On Ash Wednesday, February 10, 2016, a day that was interrupted by intermittent showers the Rev. Clarence Li rector of St. Hilda's, Sechelt; Pastor Richard Hergesheimer; honorary assistant and Meg Stevens were graced to engage some 20 or so people with 15 of them receiving ashes at their inaugural "Ashes to Go" event on Cowrie Street in downtown Sechelt.
Clarence says that they were constantly surprised by the readiness of some to receive ashes by the sidewalk and the searching questions others asked regarding this ancient call to return to life. We were also honoured to be the recipients of sacred stories of some people's journey of faith.

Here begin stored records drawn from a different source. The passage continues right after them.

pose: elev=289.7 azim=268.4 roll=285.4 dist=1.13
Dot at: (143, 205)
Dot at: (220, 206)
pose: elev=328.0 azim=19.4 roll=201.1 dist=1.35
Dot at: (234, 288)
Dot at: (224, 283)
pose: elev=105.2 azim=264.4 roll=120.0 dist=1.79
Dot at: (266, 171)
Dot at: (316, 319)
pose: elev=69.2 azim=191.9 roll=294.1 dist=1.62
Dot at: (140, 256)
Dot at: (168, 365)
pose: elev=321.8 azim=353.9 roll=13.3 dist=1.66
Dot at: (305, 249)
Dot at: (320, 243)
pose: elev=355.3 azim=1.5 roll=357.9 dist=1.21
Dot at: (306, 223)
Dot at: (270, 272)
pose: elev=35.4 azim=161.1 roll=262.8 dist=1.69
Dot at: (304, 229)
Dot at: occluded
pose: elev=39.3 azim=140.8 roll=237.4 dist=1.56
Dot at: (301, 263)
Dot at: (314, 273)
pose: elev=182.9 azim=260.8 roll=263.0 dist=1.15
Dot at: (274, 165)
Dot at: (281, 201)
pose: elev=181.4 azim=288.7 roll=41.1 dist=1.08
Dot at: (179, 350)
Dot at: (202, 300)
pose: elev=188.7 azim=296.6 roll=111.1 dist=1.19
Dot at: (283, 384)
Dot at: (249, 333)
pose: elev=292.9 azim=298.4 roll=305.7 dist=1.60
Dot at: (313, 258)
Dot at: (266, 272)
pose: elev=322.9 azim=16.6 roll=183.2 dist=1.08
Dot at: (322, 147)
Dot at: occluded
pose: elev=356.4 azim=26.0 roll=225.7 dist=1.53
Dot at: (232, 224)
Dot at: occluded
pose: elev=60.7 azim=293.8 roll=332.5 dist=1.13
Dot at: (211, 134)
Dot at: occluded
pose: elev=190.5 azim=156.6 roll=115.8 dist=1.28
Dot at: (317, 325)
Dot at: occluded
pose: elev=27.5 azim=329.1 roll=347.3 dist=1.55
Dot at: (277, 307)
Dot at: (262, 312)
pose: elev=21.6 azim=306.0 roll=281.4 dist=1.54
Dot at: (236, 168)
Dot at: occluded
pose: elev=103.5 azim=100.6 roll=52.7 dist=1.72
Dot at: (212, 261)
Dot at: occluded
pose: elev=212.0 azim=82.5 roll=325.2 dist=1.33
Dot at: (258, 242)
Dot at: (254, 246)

One passerby said, "I am carrying the ashes of my sister with me everyday, and it's been a very difficult year for me," he spoke as tears started to well up.
When asked about the relevance of this ritual in 2016, Clarence says, "In the light of the ecological crisis and the acts of violence in many parts of our world today, the sign of ashes can be a powerful wake-up call for all, Christians and non-Christians alike to pause, re-examine our lifestyles, and take stock on how we may have personally contribute to the denigration of the Mother Earth and human relationships. The ancient invitation to fast and repent can take on new meanings because our world urgently needs us to fast from judging and to return to compassionate living."